You’re the boss. What you say goes. Make your own approach to work very visible and public. If you’re purposefully not answering emails after 9 PM, then it needs to be okay for other employees to follow suit. You might even write up a document and email it around to your team to describe what you do and how you do it. Everything you do as leader helps shape company culture in some way. Better to embrace this fact than to hide from it.

Prioritize, and learn to become comfortable ignoring things. The cliche is painfully true: there’s never enough time to do everything you need to do. Prioritization is not only an essential career skill, but an important life skill as well.

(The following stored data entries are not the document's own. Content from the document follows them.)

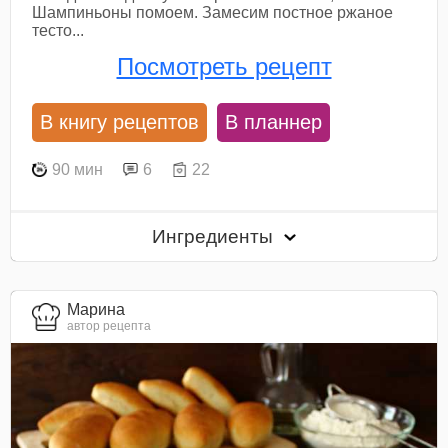
Шампиньоны помоем. Замесим постное ржаное
тесто...
Посмотреть рецепт
В книгу рецептов
В планнер
90 мин
6
22
Ингредиенты
Марина
автор рецепта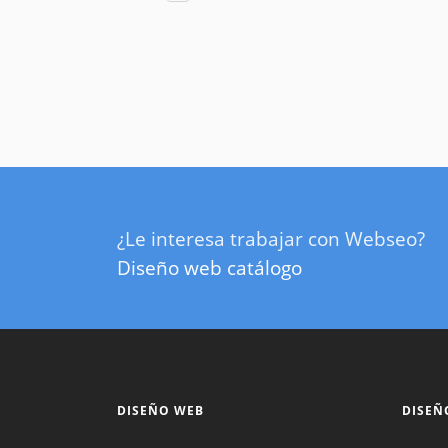
¿Le interesa trabajar con Webseo?
Diseño web catálogo
DISEÑO WEB
DISEÑ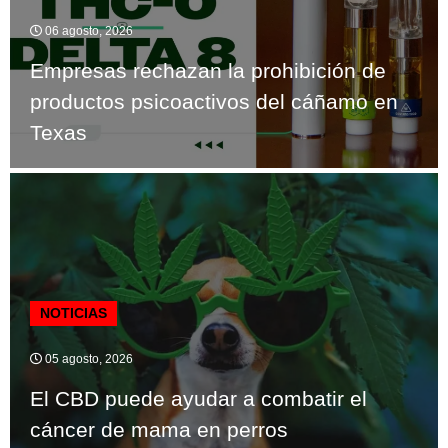
06 agosto, 2026
Empresas rechazan la prohibición de
productos psicoactivos del cáñamo en
Texas
NOTICIAS
05 agosto, 2026
El CBD puede ayudar a combatir el
cáncer de mama en perros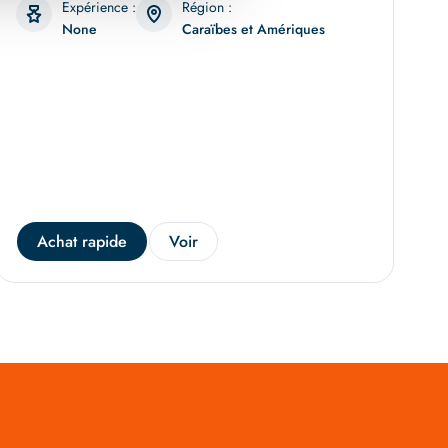
Expérience :
Région :
None
Caraïbes et Amériques
Achat rapide
Voir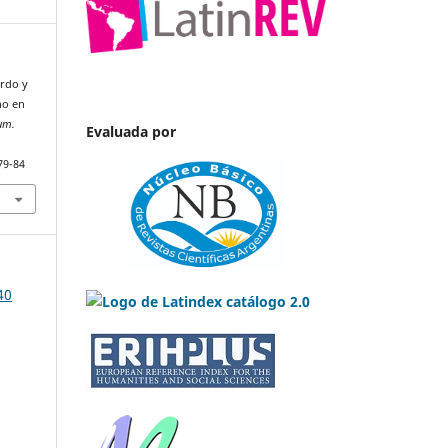
erdo y
no en
um.
Evaluada por
79-84
40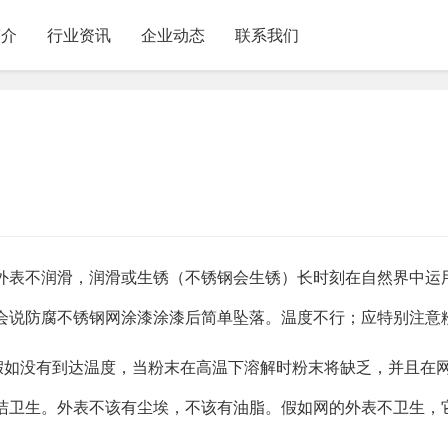
简介
行业资讯
企业动态
联系我们
外表不润滑，润滑或生锈（不锈钢会生锈）长时刻在自然界中运
会说防腐不锈钢网涂漆涂漆后简单坠落。温度不行；应特别注意
假如没有到达温度，当粉末在高温下溶解时粉末将缺乏，并且在
洁卫生。外表不该有尘埃，不该有油脂。假如网的外表不卫生，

And if you’re prioritizing effectively, that means you’re only worrying about the top two or three items on your list, though it may be several items longer. Get comfortable in this liminal space and have faith that a good prioritizer will be able to meet expectations and then some.

Stop complaining. That which you talk about and think about, you invite into your world. If these are naggy complaints, then you can internalize them and make them part of who you are. This is incredibly unattractive. Complaints probably stem from your unwillingness to accept parts of reality, so learn to accept them, then make a plan for addressing them. For example, if you have too much work to do, you should prioritize rather than complain—it’d be incredibly disconcerting to hear the boss of a company complain about small-potato items like having too much work.

Turn off push notifications on your smartphone. Depending on your workflow, this move will change your life. Imagine suddenly interacting with your phone on your own terms, and not because some bell dinged and alerted you to something that “needs” to be done right away (even though doing it in 30 minutes is just as good).

Define some hours that you will definitely be at the office, and some hours where you definitely will not. Time spent out of the office is arguably more important than time spent in the office because it is what allows you to rejuvenate and return to work fully charged. Consider setting a “hard exit” time every day. For example, no matter what, you’ll be on your way home by 6 PM.

These kinds of boundary-setting decisions are all about “moving the needle.” There’s effectively no difference between returning an email in 10 minutes and returning it in 20 minutes. This is not what makes the difference between any company and a truly great company. Grant yourself this flexibility wherever you can and you’ll find yourself enjoying work and home life much more often.